Miller, 156 Wn.2d at 31 (emphasis added) (footnote omitted).
¶33 Applying the Miller analysis in this context, whether the jury will learn of Howe’s California convictions for lewd conduct with a child is a legal issue of evidentiary admissibility, not evidentiary sufficiency. 156 Wn.2d at 31. As such, the remedy for erroneously admitting such evidence is not dismissal with prejudice but a remand for a retrial. This remedy is particularly appropriate in this case because Howe did not challenge the comparability of the California convictions. The trial court made the comparability ruling sua sponte, deciding that the elements were the same and thus truncating any opportunity for the State to present the factual basis underlying Howe’s lewd conduct with a child conviction for the trial court’s, or this court’s, consideration.

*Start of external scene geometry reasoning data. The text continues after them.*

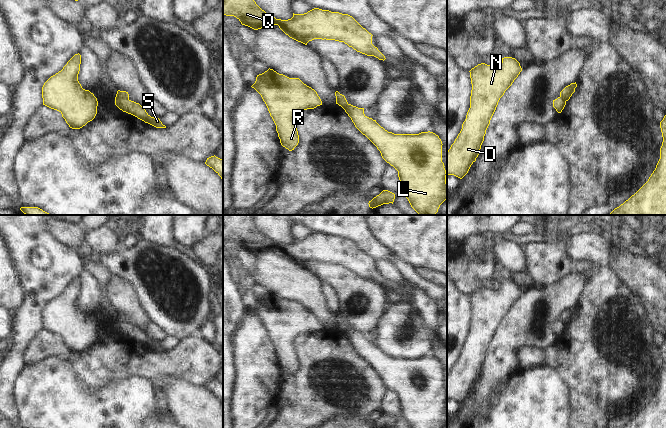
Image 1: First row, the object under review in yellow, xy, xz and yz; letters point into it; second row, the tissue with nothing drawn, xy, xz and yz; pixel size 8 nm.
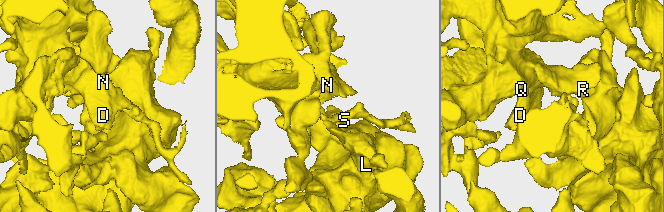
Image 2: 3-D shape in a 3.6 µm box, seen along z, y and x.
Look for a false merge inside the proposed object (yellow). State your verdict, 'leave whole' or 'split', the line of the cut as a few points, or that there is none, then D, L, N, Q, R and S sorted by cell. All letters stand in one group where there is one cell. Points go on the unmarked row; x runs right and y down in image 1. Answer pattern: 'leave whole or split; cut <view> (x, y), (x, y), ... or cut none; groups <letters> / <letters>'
split; cut xy (117, 317), (128, 323); groups D L N Q R / S

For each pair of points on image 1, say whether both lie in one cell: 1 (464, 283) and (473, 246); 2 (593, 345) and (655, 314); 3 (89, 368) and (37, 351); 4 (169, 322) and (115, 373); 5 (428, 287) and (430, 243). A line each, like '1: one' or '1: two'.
1: two
2: two
3: one
4: two
5: two

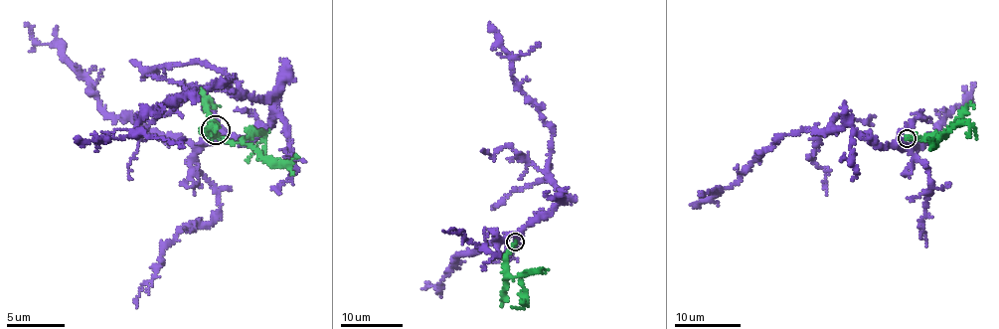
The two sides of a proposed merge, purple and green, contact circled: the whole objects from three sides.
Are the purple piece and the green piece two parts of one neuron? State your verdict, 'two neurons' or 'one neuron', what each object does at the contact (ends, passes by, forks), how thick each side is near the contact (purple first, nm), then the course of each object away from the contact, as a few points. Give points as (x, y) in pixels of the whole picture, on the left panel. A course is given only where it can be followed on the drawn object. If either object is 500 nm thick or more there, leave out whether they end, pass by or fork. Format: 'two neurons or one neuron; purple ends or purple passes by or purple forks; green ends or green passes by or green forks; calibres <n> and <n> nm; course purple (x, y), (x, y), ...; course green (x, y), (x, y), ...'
one neuron; purple ends; green ends; calibres 360 and 300 nm; course purple (214, 129), (259, 134), (274, 100), (236, 93), (220, 80), (152, 110), (127, 136), (75, 138); course green (214, 129), (206, 133), (237, 142), (244, 137), (265, 134), (248, 162)

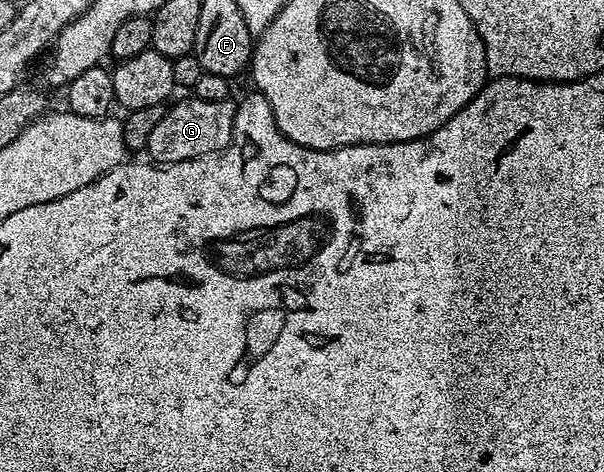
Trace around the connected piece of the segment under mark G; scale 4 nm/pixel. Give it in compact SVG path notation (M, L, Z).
M192 95L186 97L186 101L181 101L178 105L170 104L163 119L159 119L157 126L151 130L147 153L153 156L150 158L158 165L170 165L187 159L205 157L208 153L220 153L231 143L236 104L232 100L207 103Z

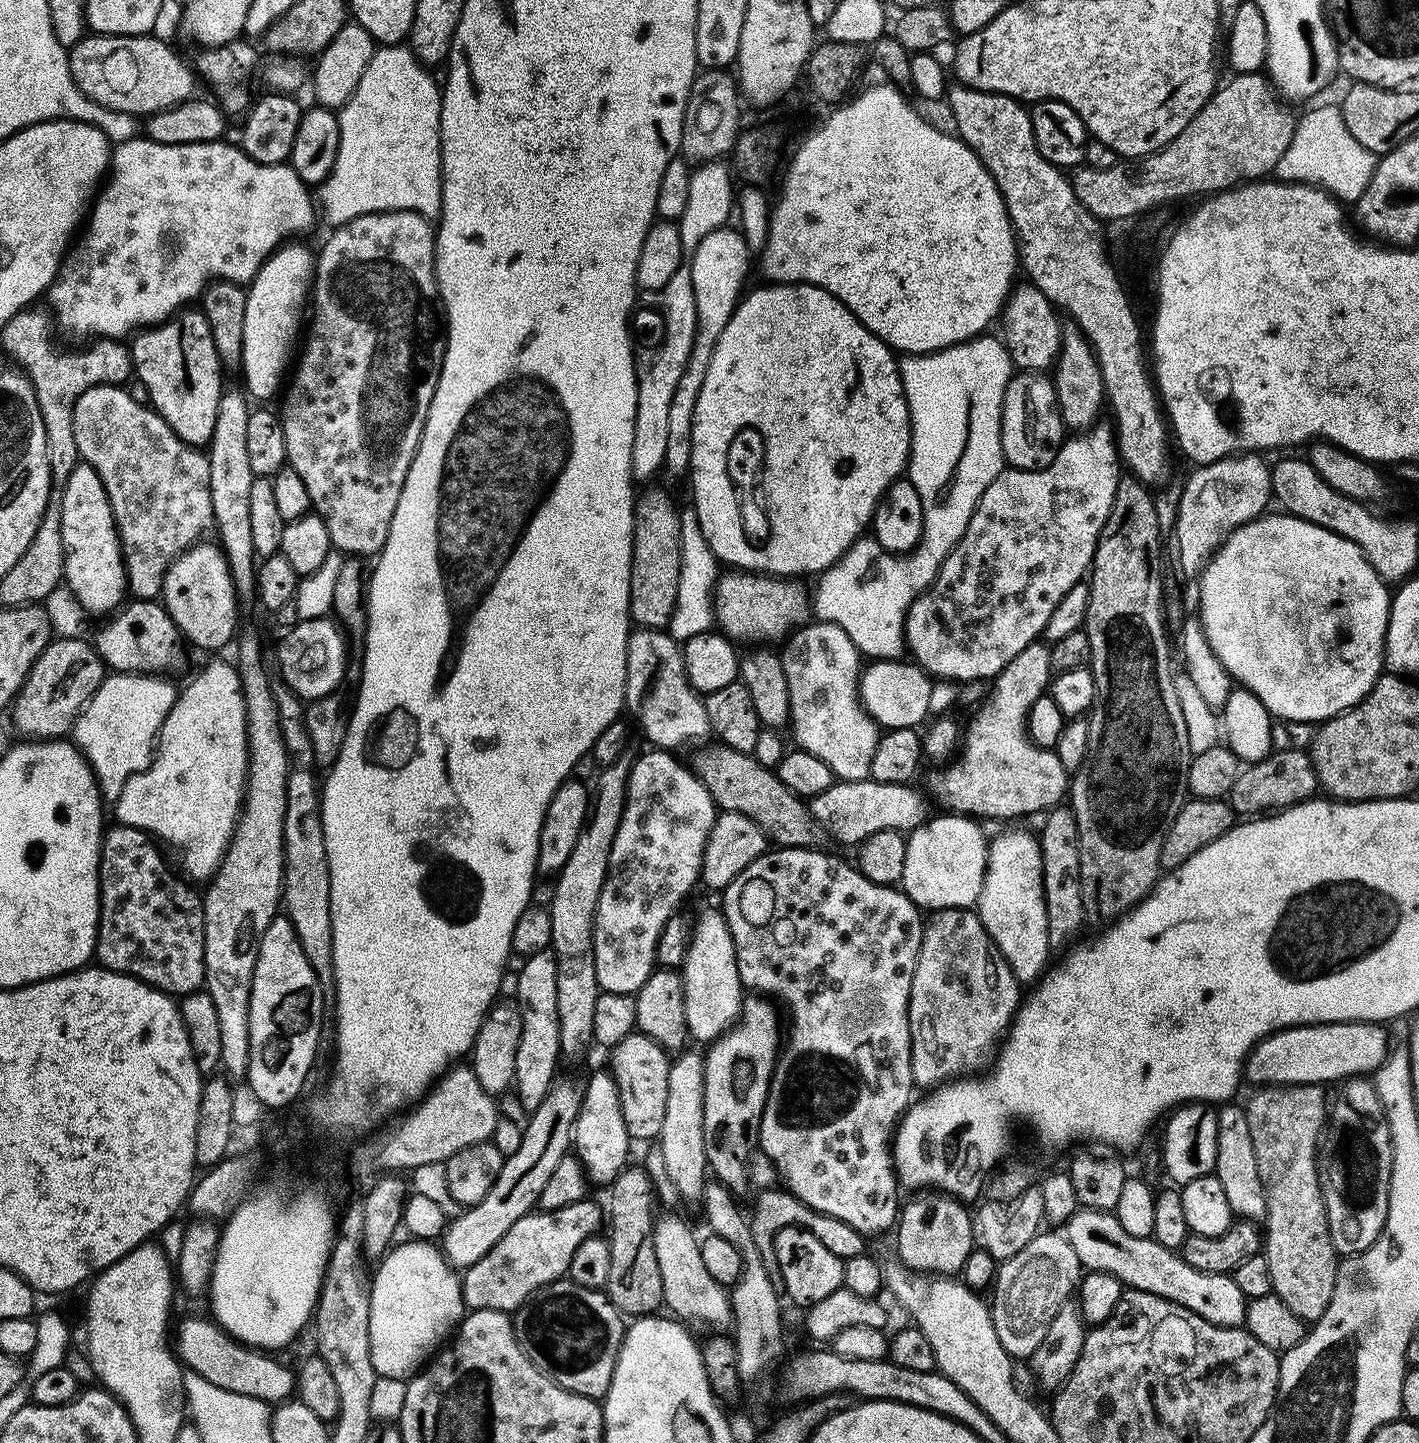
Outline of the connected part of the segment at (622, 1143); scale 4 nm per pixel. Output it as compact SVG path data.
M611 1071L596 1072L584 1084L584 1097L580 1103L580 1113L574 1129L574 1155L584 1167L585 1177L593 1185L611 1185L629 1163L628 1144L630 1145L630 1137L626 1130L626 1122L622 1118L618 1086Z

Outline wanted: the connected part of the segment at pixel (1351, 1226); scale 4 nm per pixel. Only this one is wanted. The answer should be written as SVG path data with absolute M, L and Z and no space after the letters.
M1352 1078L1341 1088L1344 1089L1337 1094L1336 1101L1331 1101L1328 1109L1326 1127L1318 1145L1318 1167L1332 1244L1341 1257L1351 1258L1374 1246L1376 1239L1384 1233L1392 1177L1392 1135L1375 1083L1364 1078Z

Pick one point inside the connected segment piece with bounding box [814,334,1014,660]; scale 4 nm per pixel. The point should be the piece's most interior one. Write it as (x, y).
(954, 396)

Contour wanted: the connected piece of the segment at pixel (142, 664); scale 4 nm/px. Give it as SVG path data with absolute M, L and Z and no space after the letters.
M133 599L125 603L115 614L107 617L108 624L104 624L96 632L94 647L100 659L113 673L116 674L164 674L167 668L172 668L184 656L185 645L182 643L182 633L176 623L168 616L163 603L156 600Z

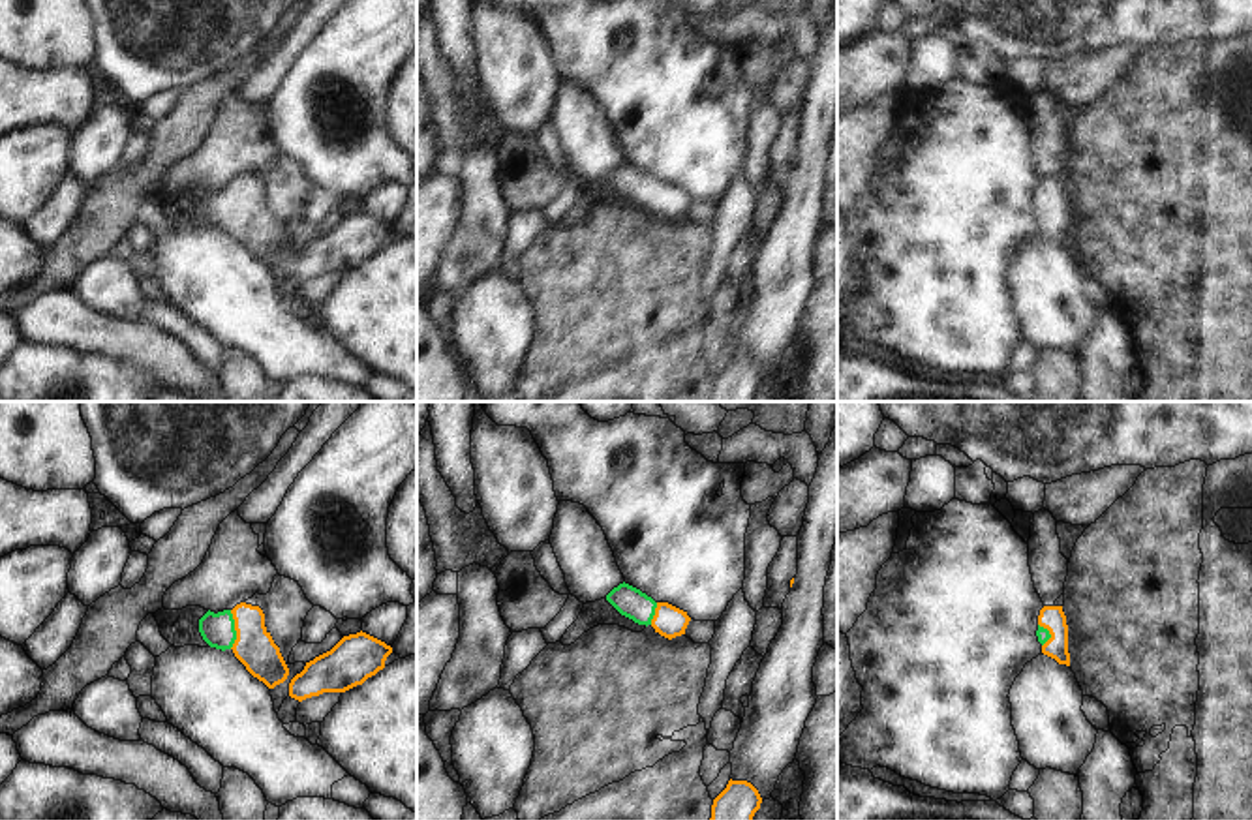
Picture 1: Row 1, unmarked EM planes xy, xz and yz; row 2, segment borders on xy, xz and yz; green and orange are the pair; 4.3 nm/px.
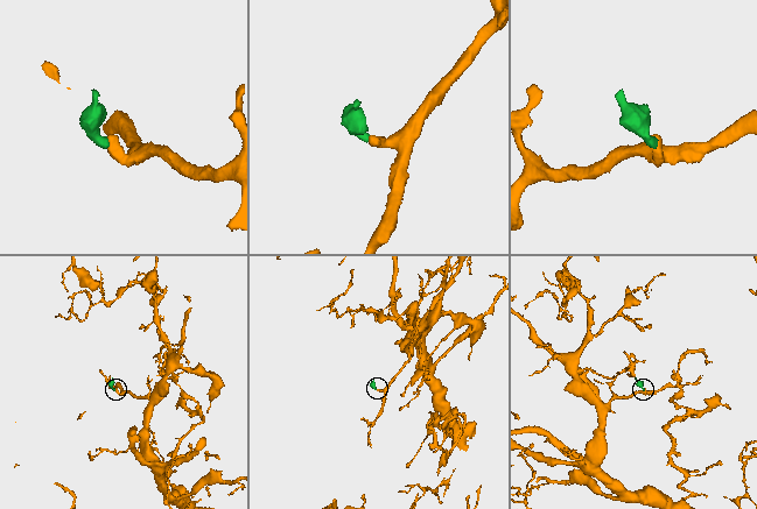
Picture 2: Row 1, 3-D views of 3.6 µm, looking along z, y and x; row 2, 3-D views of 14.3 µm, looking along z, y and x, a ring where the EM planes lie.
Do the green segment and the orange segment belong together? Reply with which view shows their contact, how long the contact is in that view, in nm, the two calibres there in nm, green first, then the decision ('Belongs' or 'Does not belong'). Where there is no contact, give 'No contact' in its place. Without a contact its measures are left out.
Touches green in xy. Shared border 170 nm. Thickness 140 nm (green) against 170 nm. Belongs.

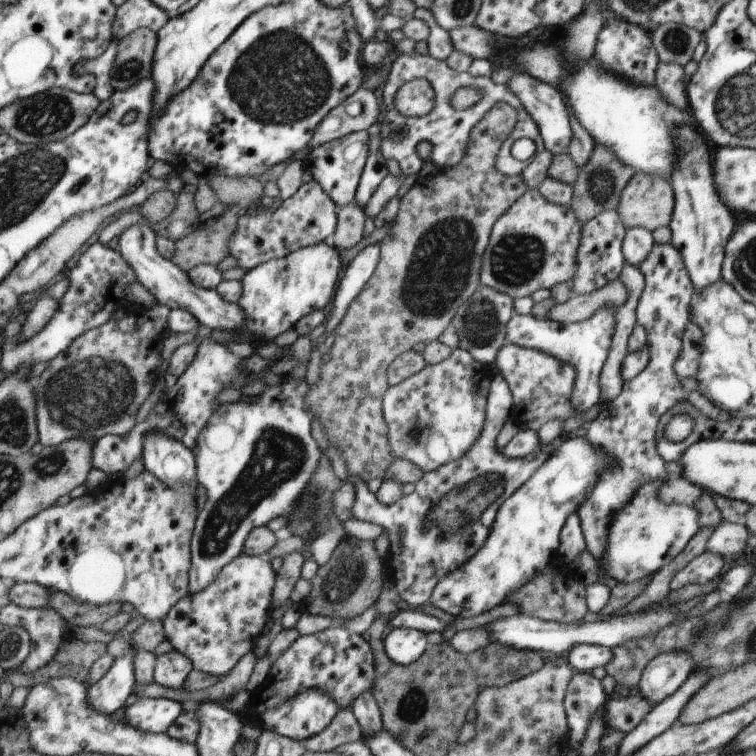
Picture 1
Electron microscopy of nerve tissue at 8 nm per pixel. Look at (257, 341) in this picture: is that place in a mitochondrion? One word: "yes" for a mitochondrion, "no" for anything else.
no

¶34 This situation is similar to that presented in State v. Mendoza, 165 Wn.2d 913, 205 P.3d 113 (2009), in which our Supreme Court distinguished the proper remedy for situations in which the State had the opportunity to present its evidence but failed to do so, from situations in which the State never had the opportunity. For cases in the former category, the proper remedy is to bar the State from a second chance to prove its case. Mendoza, 165 Wn.2d 913. This remedy is consistent with double jeopardy doctrine, which prevents the State from retrying a defendant after it presents insufficient evidence at trial to convict him, despite the opportunity to do so. State v. Wright, 165 Wn.2d 783, 795, 203 P.3d 1027 (2009) (double jeopardy does not prevent State from retrying defendant under correct statute, after prosecution under wrong statute, as long as sufficient evidence at first trial supports conviction under correct statute (quoting Parker v. Lockhart, 797 F. Supp. 718, 725 (E.D. Ark. 1992))). For cases in the latter category, the State never had the opportunity to present its evidence and, *355thus, double jeopardy does not bar an evidentiary hearing on the issue and retrial should allow the State to present its evidence for the first time. Mendoza, 165 Wn.2d at 930 (where “there is no objection at sentencing and the State consequently has not had an opportunity to put on its evidence, it is appropriate to allow additional evidence at [re] sentencing”); Wright, 165 Wn.2d at 795 (unless double jeopardy bars retrial, appellate courts apply remedy of remanding for retrial (quotingParker, 797 F. Supp. at 725)). Here, the trial court erroneously applied a simple statutory analysis and held that Howe’s convictions were legally comparable, thus precluding the State from presenting evidence of factual comparability. The proper remedy, therefore, is to remand to provide the State with a full opportunity to prove that Howe’s California conviction is factually comparable to a Washington sex offense. I acknowledge State v. Werneth, 147 Wn. App. 549, 555, 197 P.3d 1195 (2008) in which Division Three reversed and remanded for dismissal with prejudice following a similar error. But I note that the court did not analyze double jeopardy principles before stating its result.
¶35 Because I believe the trial court made an error of law concerning the admissibility of evidence, I would remand. If, on remand, a review of the factual basis for Howe’s California conviction does not reveal it to be comparable to a Washington sex offense, then the proper remedy would be dismissal of the charge. See, e.g., Miller, 156 Wn.2d at 31.
See State v. Albright, 144 Wn. App. 566, 569-70, 183 P.3d 1094 (correcting legislative numbering error to provide that failure to register as a sex offender is a sex offense), review denied, 164 Wn.2d 1028 (2008).